** begin DATA ENTRIES **

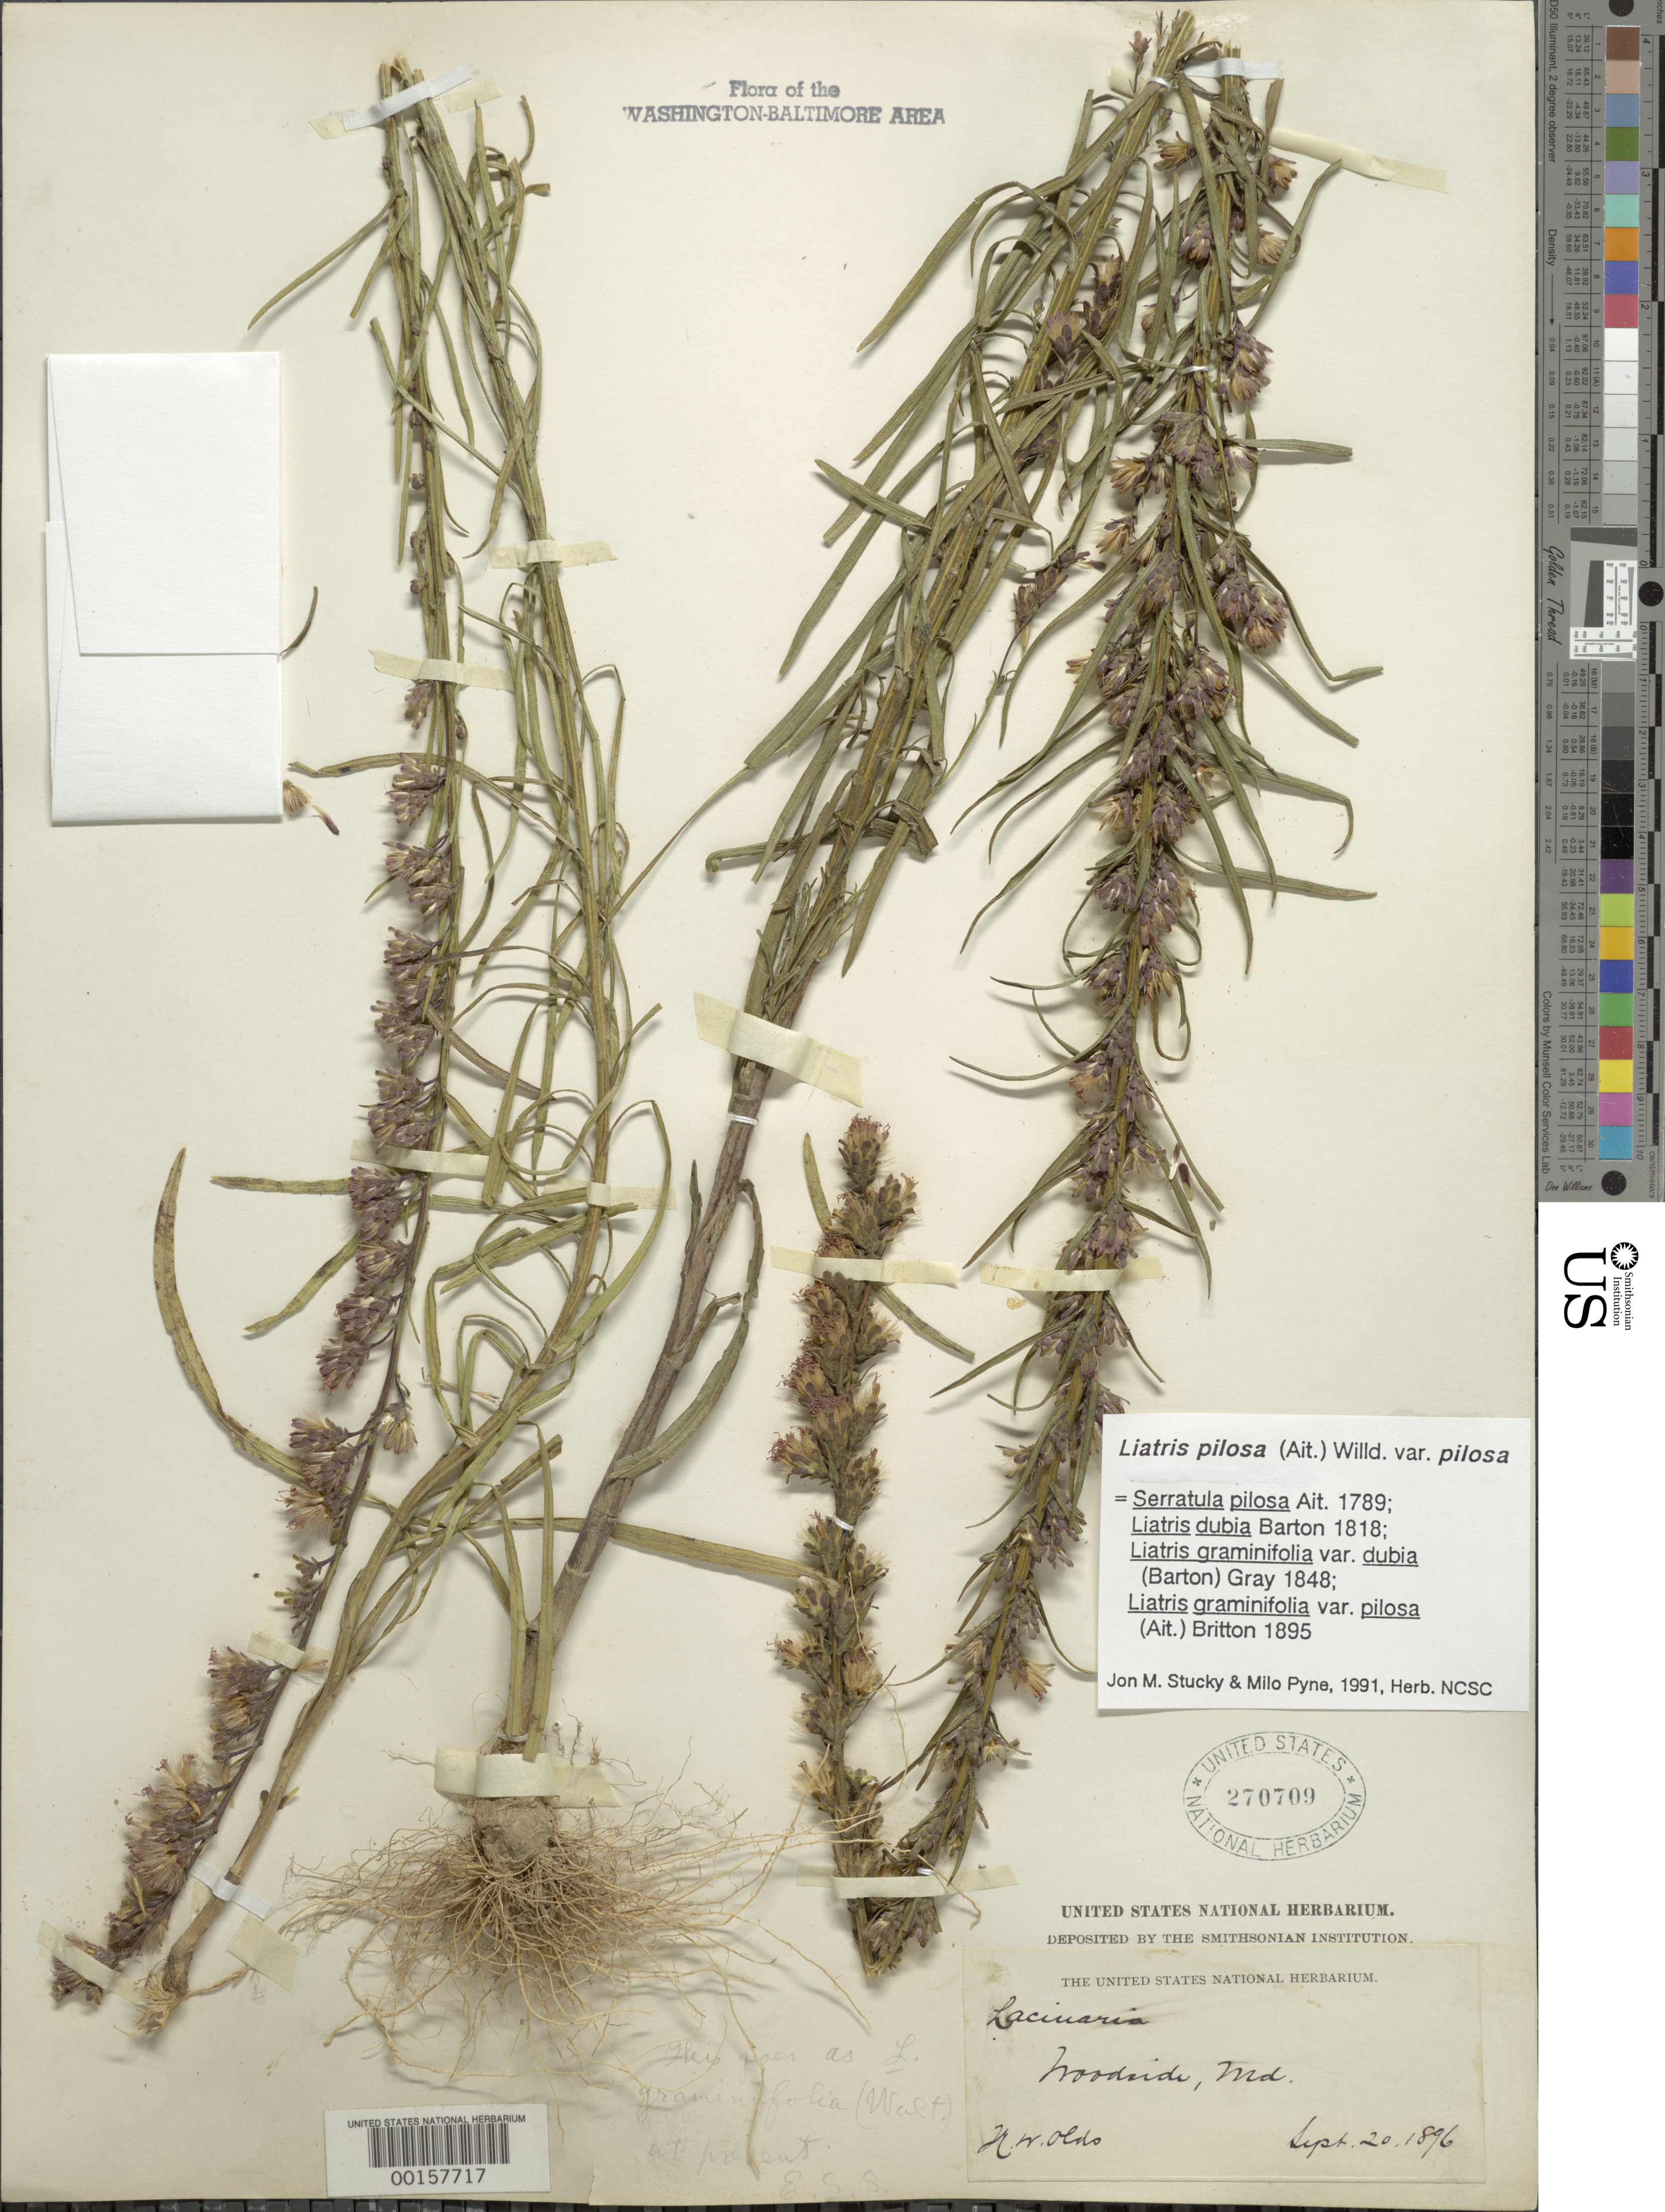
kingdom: Plantae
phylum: Tracheophyta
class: Magnoliopsida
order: Asterales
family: Asteraceae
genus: Liatris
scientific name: Liatris pilosa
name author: (Aiton) Willd.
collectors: H. W. Olds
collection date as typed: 20 Sep 1896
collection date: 1896-09-20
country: United States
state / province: Maryland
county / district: Montgomery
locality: Woodside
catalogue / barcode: US 270709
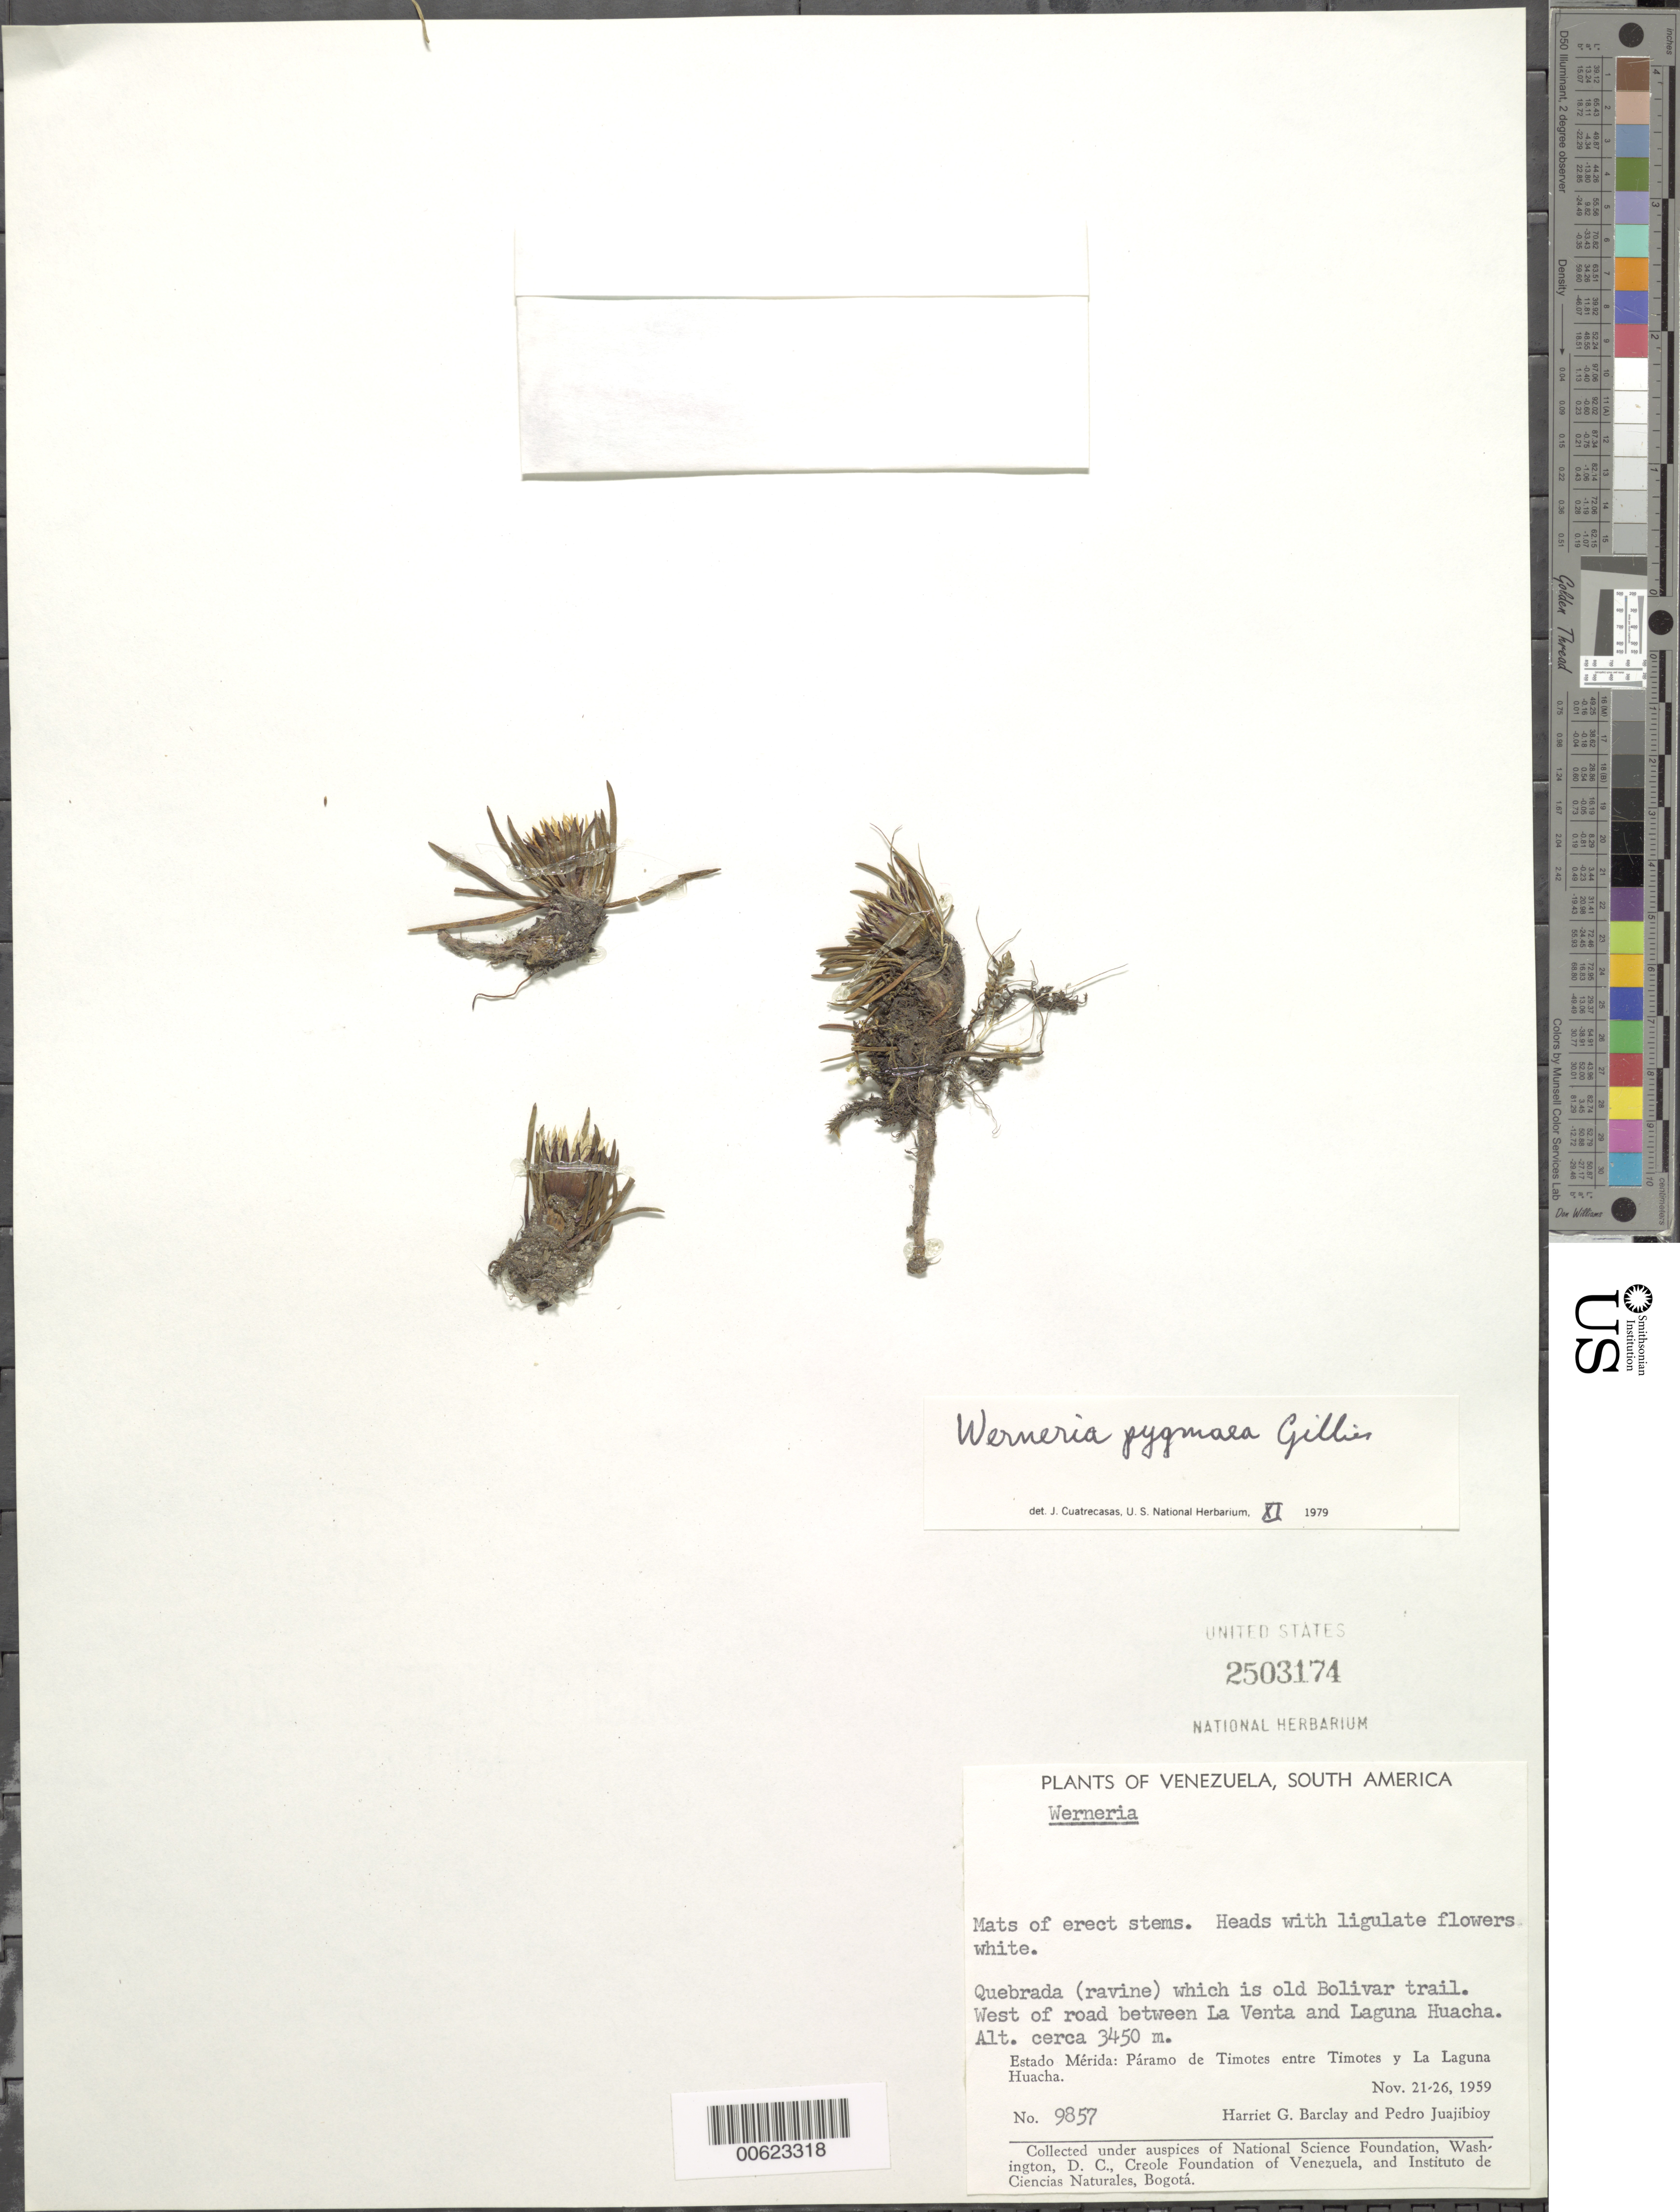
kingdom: Plantae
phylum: Tracheophyta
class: Magnoliopsida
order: Asterales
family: Asteraceae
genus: Werneria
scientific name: Werneria pygmaea complex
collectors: H. G. Barclay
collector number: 9857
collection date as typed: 22-Nov-59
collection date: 1959-11-22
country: Venezuela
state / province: Mérida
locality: Páramo de Timotes, entre Timotes y La Laguna Huacha. Quebrada, old Bolívar trail, W of Road La Venta-Laguna Huacha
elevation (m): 3450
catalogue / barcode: US 2503174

** end DATA ENTRIES **

▸ GOAL:
Convert every line of the records above into a JSON list of strings, one string per line, with blank lines left out. Leave the picture lines out of the list.

▸ RESULT FOR THIS TASK:
[
  "kingdom: Plantae",
  "phylum: Tracheophyta",
  "class: Magnoliopsida",
  "order: Asterales",
  "family: Asteraceae",
  "genus: Liatris",
  "scientific name: Liatris pilosa",
  "name author: (Aiton) Willd.",
  "collectors: H. W. Olds",
  "collection date as typed: 20 Sep 1896",
  "collection date: 1896-09-20",
  "country: United States",
  "state / province: Maryland",
  "county / district: Montgomery",
  "locality: Woodside",
  "catalogue / barcode: US 270709",
  "kingdom: Plantae",
  "phylum: Tracheophyta",
  "class: Magnoliopsida",
  "order: Asterales",
  "family: Asteraceae",
  "genus: Werneria",
  "scientific name: Werneria pygmaea complex",
  "collectors: H. G. Barclay",
  "collector number: 9857",
  "collection date as typed: 22-Nov-59",
  "collection date: 1959-11-22",
  "country: Venezuela",
  "state / province: Mérida",
  "locality: Páramo de Timotes, entre Timotes y La Laguna Huacha. Quebrada, old Bolívar trail, W of Road La Venta-Laguna Huacha",
  "elevation (m): 3450",
  "catalogue / barcode: US 2503174"
]